La laparoscopia è una delle tecniche medico chirurgiche più all’avanguardia in questo momento, sia curative che diagnostiche. Con la laparoscopia, la medicina può indagare cosa succede all’interno dell’addome senza dover per forza aprire con un’incisione.
Il medico chirurgo che effettua una laparoscopia utilizza uno strumento di precisione, chiamato appunto laparoscopio. Con questo tubo, entra nell’addome con una piccola telecamera, che gli mostrerà la situazione degli organi interni.

Il pregio principale di questa nuova tecnica chirurgica è sicuramente la minima invasività e il minimo impatto che ha sul paziente. Infatti per inserire lo strumento, il chirurgo effettua delle incisioni davvero piccole, rispetto a quella prevista da un intervento tradizionale. Il laparoscopio infatti ha una sezione talmente piccola che riesce ad entrare all’interno di questi piccoli tagli. Al suo estremo vi è una telecamera con una luce che permette di illuminare la zona da indagare. Il chirurgo può visualizzare le immagini direttamente su un monitor e nel frattempo può eseguire un eventuale intervento.

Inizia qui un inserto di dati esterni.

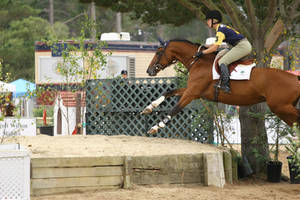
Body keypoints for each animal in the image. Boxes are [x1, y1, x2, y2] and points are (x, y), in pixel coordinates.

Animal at [142, 38, 300, 134]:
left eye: (158, 52)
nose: (149, 71)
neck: (199, 62)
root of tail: (295, 78)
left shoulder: (192, 93)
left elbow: (175, 108)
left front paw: (156, 127)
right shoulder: (194, 91)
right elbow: (169, 92)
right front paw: (149, 107)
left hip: (280, 107)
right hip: (283, 110)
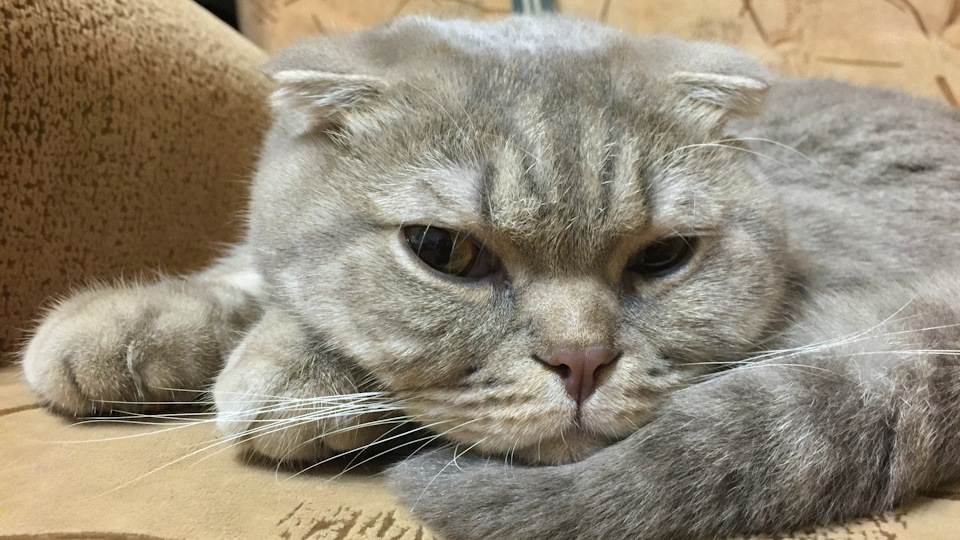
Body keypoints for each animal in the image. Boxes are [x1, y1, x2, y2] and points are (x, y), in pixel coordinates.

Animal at [21, 15, 960, 540]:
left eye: (661, 258)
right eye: (444, 251)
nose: (581, 362)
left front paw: (292, 372)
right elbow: (252, 266)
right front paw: (122, 328)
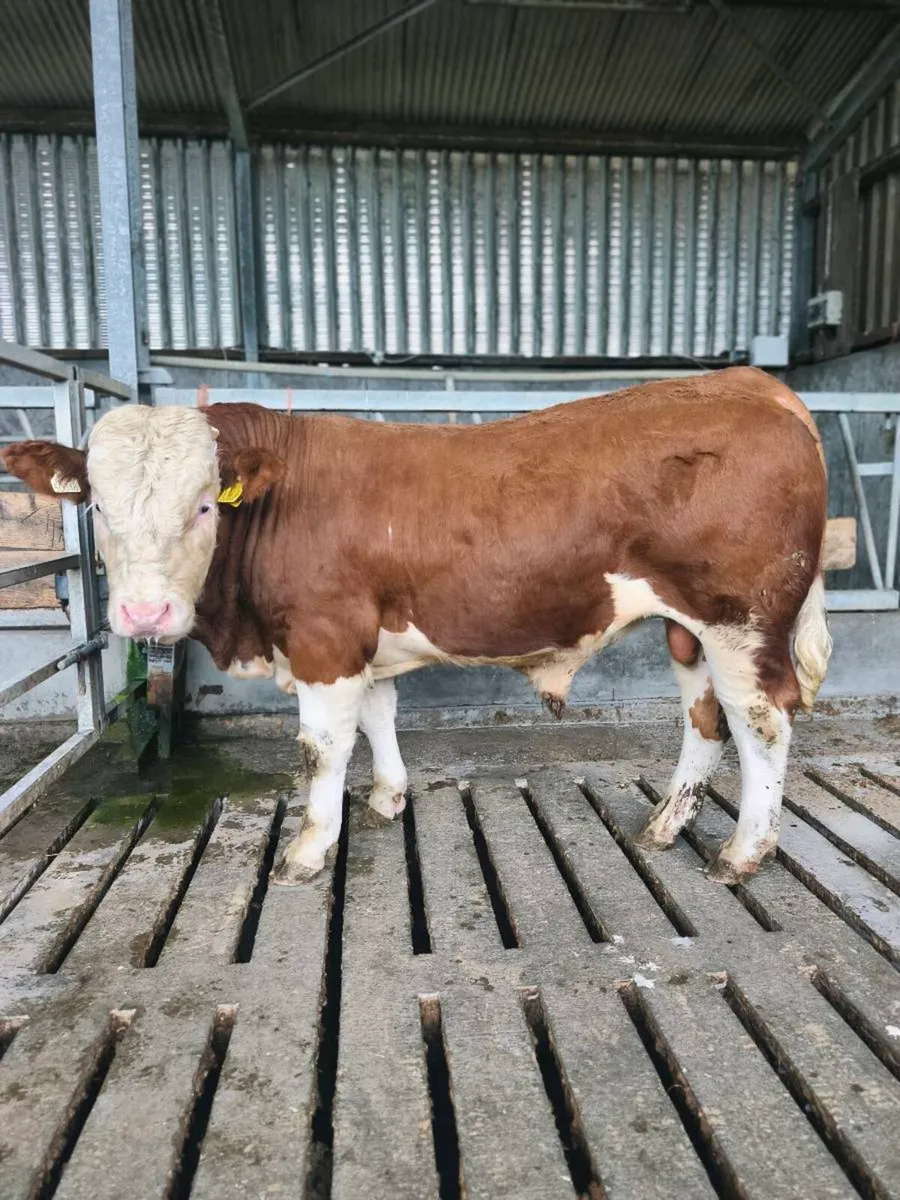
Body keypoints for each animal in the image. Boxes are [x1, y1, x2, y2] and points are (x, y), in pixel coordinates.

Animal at [1, 367, 832, 887]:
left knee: (763, 723)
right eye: (97, 505)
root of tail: (747, 381)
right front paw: (387, 799)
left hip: (743, 620)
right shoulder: (360, 640)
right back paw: (664, 824)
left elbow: (322, 748)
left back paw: (741, 853)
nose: (144, 613)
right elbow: (378, 717)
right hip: (688, 627)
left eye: (206, 504)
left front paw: (310, 848)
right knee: (706, 718)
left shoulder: (324, 637)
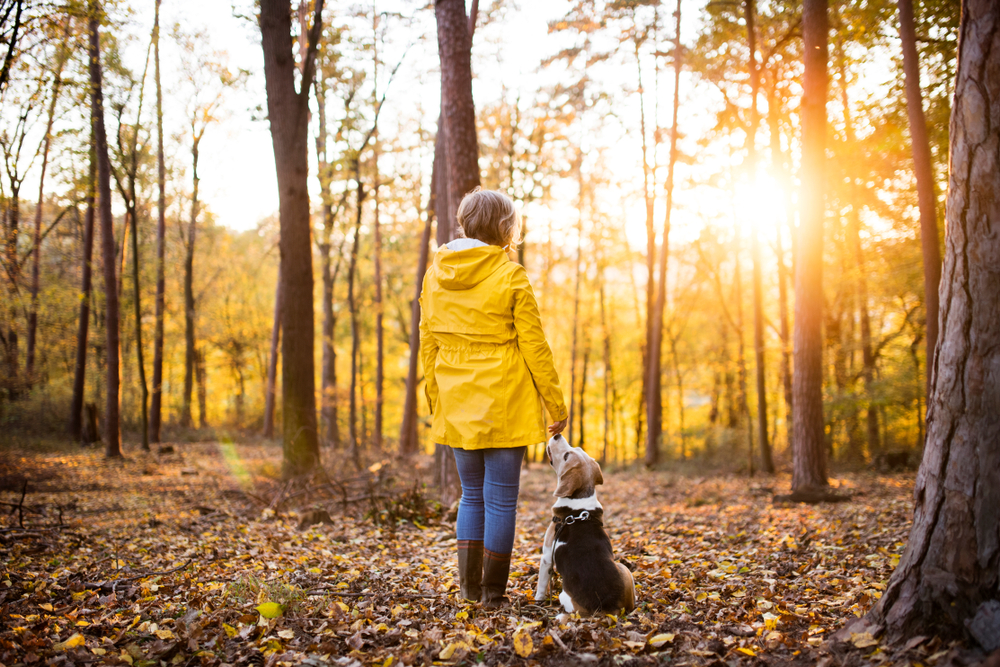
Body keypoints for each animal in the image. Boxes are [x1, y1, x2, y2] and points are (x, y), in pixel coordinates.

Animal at [536, 436, 636, 620]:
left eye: (567, 456)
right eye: (578, 448)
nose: (557, 435)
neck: (579, 501)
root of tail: (608, 608)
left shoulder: (546, 557)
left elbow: (541, 585)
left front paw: (538, 600)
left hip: (564, 596)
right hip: (625, 570)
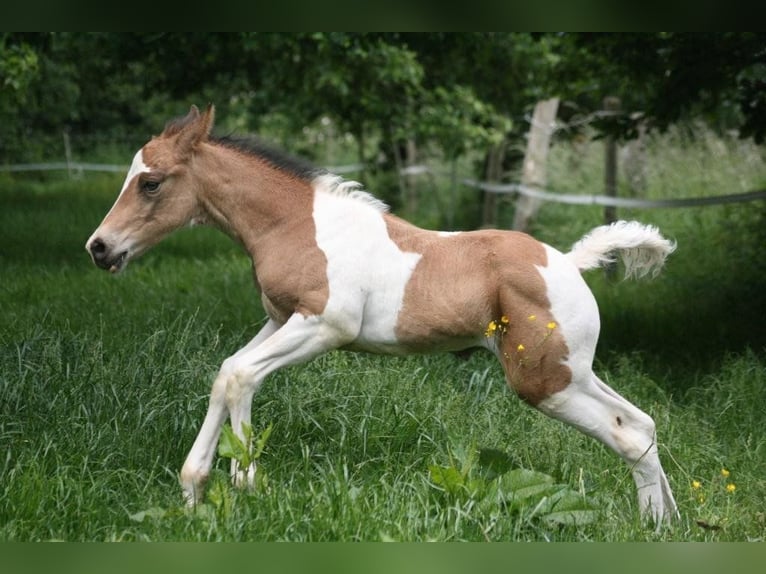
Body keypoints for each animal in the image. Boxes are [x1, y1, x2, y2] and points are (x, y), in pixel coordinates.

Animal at [86, 104, 679, 526]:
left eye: (151, 182)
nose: (99, 248)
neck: (296, 224)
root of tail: (571, 262)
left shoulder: (324, 326)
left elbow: (240, 376)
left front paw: (244, 483)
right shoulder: (280, 320)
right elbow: (228, 372)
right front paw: (194, 490)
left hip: (543, 381)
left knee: (627, 435)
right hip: (572, 371)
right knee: (642, 424)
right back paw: (664, 524)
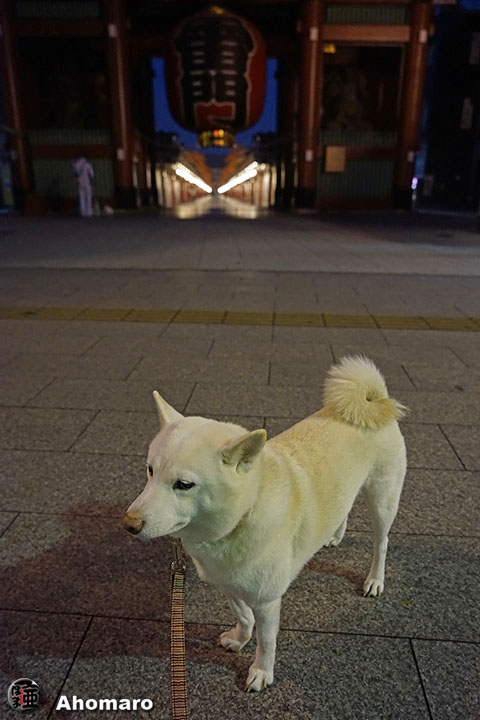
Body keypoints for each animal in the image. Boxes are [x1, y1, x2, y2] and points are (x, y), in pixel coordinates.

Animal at [123, 358, 404, 696]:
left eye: (184, 485)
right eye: (150, 470)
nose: (129, 524)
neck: (238, 520)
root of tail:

In linea di massima è preferibile effettuare la laparoscopia in anestesia generale, così il paziente sarà sedato e non subirà alcun tipo di pressione psicologica. Ciò perchè la laparoscopia si utilizza sia come intervento, ma anche come indagine diagnostica. A volte infatti non bastano le risonanze o le tac per andare a fondo nella comprensione del problema, ma serve qualcosa di più specifico.

Il paziente che deve sottoporsi a una laparoscopia ha bisogno di fare una preparazione specifica per questo intervento. Sono necessari alcuni esami preliminare per capire se il suo stato di salute permette lo svolgimento dell’operazione senza alcun rischio. Dopo una visita generica, ma accurata, il medico valuta la storia clinica del paziente e prescrive delle analisi ematiche e un elettrocardiogramma. In questo modo avrà gli strumenti per decidere se può effettuare l’anestesia. Quindi spiega come si svolgerà la laparoscopia, eventuali rischi e tempi di guarigione. E’ importante infatti mettere al corrente di eventuali problemi o effetti collaterali, chi si sottopone a una qualsiasi tecnica chirurgica, anche se fatta solamente a scopo diagnostico.
Il paziente dovrà sospendere tutte le terapie che modificano la consistenza del sangue, come ad esempio gli anticoagulanti, poichè rappresenterebbe un rischio ai fini dell’intervento. Dovrà recarsi in ospedale a digiuno e avrà bisogno di essere accompagnato a casa da un familiare o una persona cara.

L’intervento in laparoscopia si effettua in una sala operatoria, con un’equipe medica completa di anestesista, chirurgo, ferrista e infermieri. Il paziente indossa il classico camice sterile che viene fornito dall’ospedale al momento di andare in sala operatoria. Dopo aver addormentato il paziente, il medico procede ad incidere l’addome con il bisturi. Si tratta di piccole incisioni di circa un centimetro di lunghezza, nella zona intorno all’ombelico. Con un tubo, inserisce anidride carbonica all’interno dell’incisione per aumentare il raggio di azione del laparoscopio.

In linea di massima un intervento in laparoscopia dura da circa mezz’ora a un’ora al massimo, a meno che non sopraggiungano complicanze durante l’operazione. Dipende un po’ dal tipo di procedimento, se diagnostico o terapeutico.

Durante il post operatorio, il paziente risentirà qualche disturbo a causa dell’anestesia. Ma comunque, se è andato tutto bene, basta un ricovero di un giorno per essere tranquilli. Il chirurgo in genere rilascia poi un foglio con la terapia eventuale da fare a casa, oltre a prescrivere un antidolorifico, e le modalità delle future visite di controllo. La ferita può dare fastidio per i primi tempi, ma basta prendere un semplice antidolorifico per attenuare il dolore, che comunque passerà in brevissimo tempo. Anche le cicatrici lasceranno segni quasi invisibili, e con l’aiuto di una crema specifica la pelle si riprenderà subito.